Application I/O requests are processed in buffer memory. A finite amount of memory is presented to the application, and although this memory is presented to the application as if it were contiguous memory, its physical location is generally fragmented across multiple locations in memory. This buffer memory, available to programs running in user-mode of the operating system, is identified by its virtual address. When the application needs to transfer data from a physical disk device into or out of the buffer, the hardware controller executing the transfer must know the actual physical addresses where the data is stored (the scatter/gather list previously described). This process is effective as long as it is only the hardware that needs to know the physical location of the data and only the application that needs to know the virtual address.

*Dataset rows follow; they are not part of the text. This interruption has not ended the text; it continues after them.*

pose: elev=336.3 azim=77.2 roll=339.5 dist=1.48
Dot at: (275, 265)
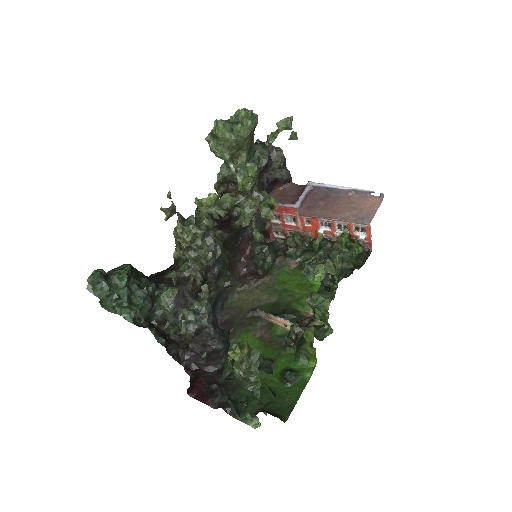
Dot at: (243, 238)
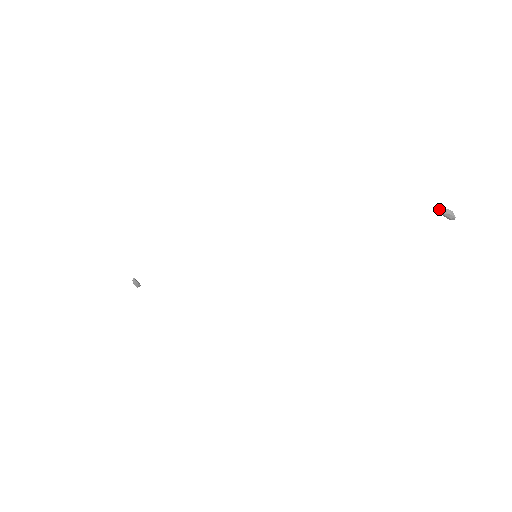
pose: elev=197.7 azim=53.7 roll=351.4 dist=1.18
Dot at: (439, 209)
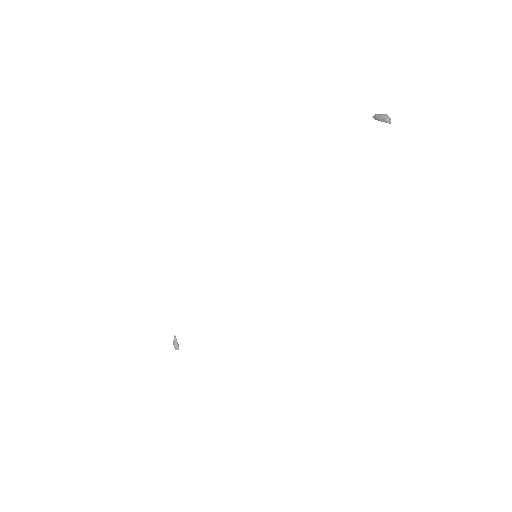
Dot at: (374, 116)
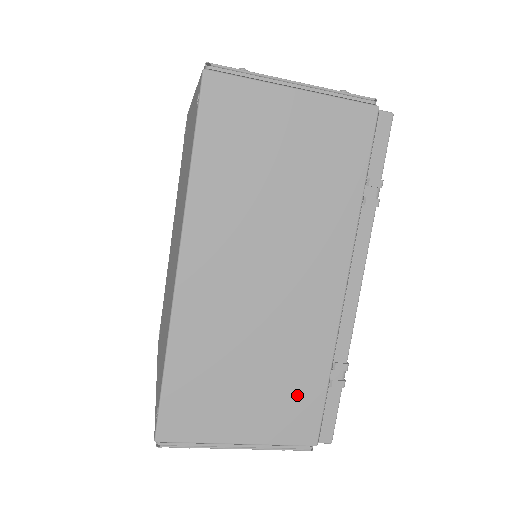
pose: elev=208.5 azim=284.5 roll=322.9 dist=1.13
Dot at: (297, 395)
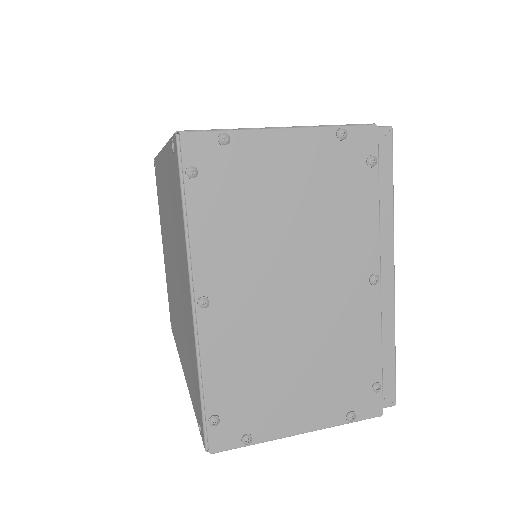
Dot at: occluded
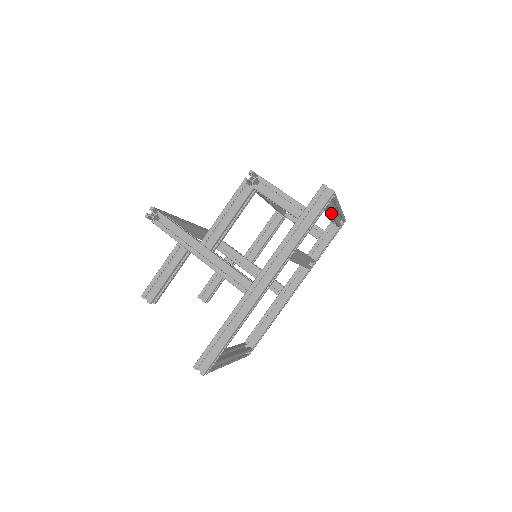
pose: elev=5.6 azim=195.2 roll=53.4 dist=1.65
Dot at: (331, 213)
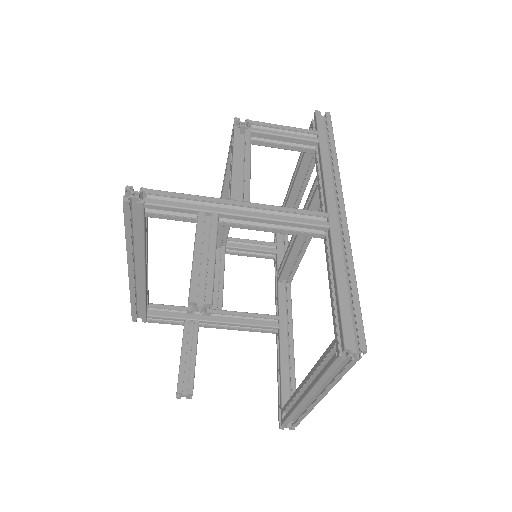
Dot at: (311, 171)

In rare cases, the miniport driver itself (not just the hardware) needs to access data in the buffer before or after a transfer. This might happen when the miniport needs to translate discovery information (such as the list of logical unit numbers (LUNs) returned by a target device or the INQUIRY data from a logical unit). The driver cannot use the user virtual address of the I/O buffer, since this is not available in the kernel mode in which all drivers run. Instead, the port driver must obtain that information by first allocating and then mapping all system (kernel) memory for all I/O buffers. This process is enormously costly to undertake because it involves copying data to scarce buffers which has a heavy impact on performance.
Storport allows the vendor the flexibility of selecting the setting necessary to maximize the performance of the storage miniport driver. A Storport miniport can map any of the following: all data buffers, no data buffers, or only those buffers that are not actual data intended for the application (such as discovery information). SCSIport does not allow this selective mapping; it is all or none.

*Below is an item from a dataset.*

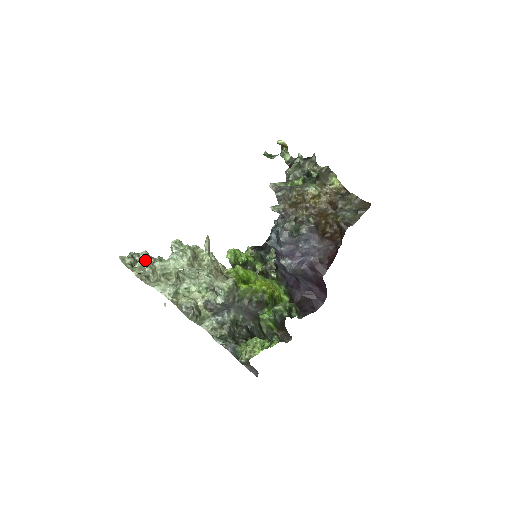
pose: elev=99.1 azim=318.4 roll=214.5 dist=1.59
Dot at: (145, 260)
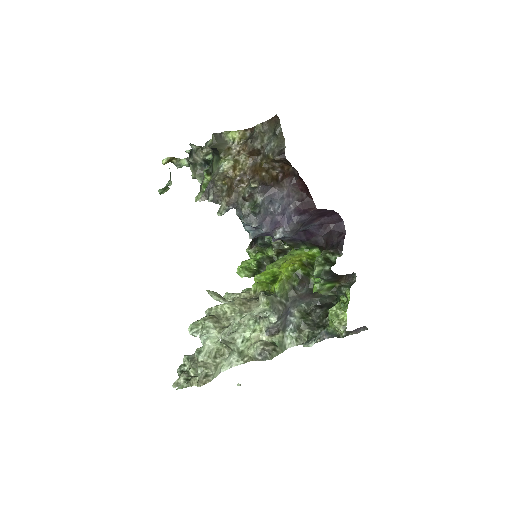
Dot at: (192, 363)
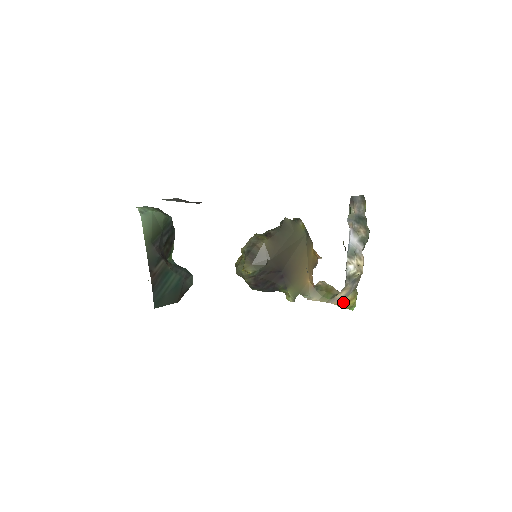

Unlike SCSIport, which can only queue a maximum of 254 outstanding I/O requests to an adapter supporting multiple storage devices, Storport does not limit the number of outstanding I/O requests that can be sent to an adapter. Instead, each logical storage unit (such as a virtual disk on a RAID array or a physical disk drive) can accept up to 254 outstanding requests. The number of requests an adapter can handle is the number of logical units x 254. Since large storage arrays with hundreds of disks can have thousands of logical units, it is obvious that removing the queuing from the adapter results in an enormous improvement in I/O throughput. This is especially important for organizations with high transaction processing needs and large numbers of physical and virtual disks.

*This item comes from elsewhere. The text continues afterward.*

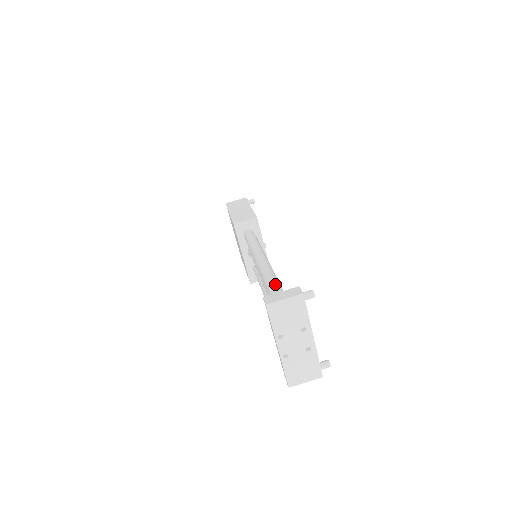
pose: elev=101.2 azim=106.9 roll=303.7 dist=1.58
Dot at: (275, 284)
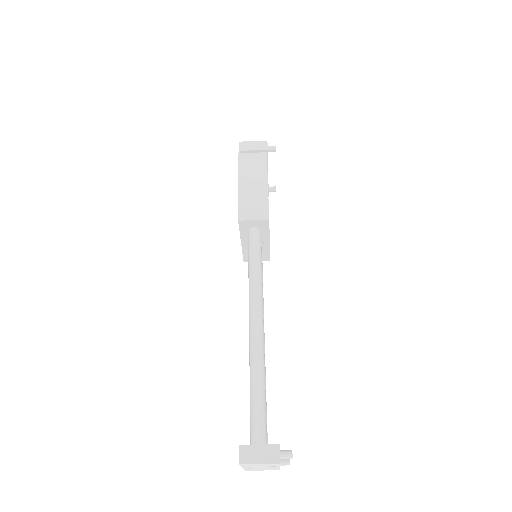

Storport also enables the miniport driver to implement basic queue management functions. These include pause/resume device, pause/resume adapter, busy/ready device, and busy/ready adapter, and the ability to control queue depth (the number of outstanding commands) on a per LUN basis, all of which can help ensure balanced throughput rather than overloaded I/O. Key scenarios that can take advantage of these capabilities include limited adapter resources, limited per LUN resources, or a busy LUN that prevents non-busy LUNs from receiving commands. Certain intermittent storage conditions, such as link disruptions or storage device upgrades, can be handled much more effectively when these controls are properly used in Storport miniports. (By contrast, a SCSI miniport cannot effectively control this queuing at all. A device may indicate a busy status; consequently commands will automatically be retried for a fixed amount of time; however, no controls are available on an adapter basis whatsoever.)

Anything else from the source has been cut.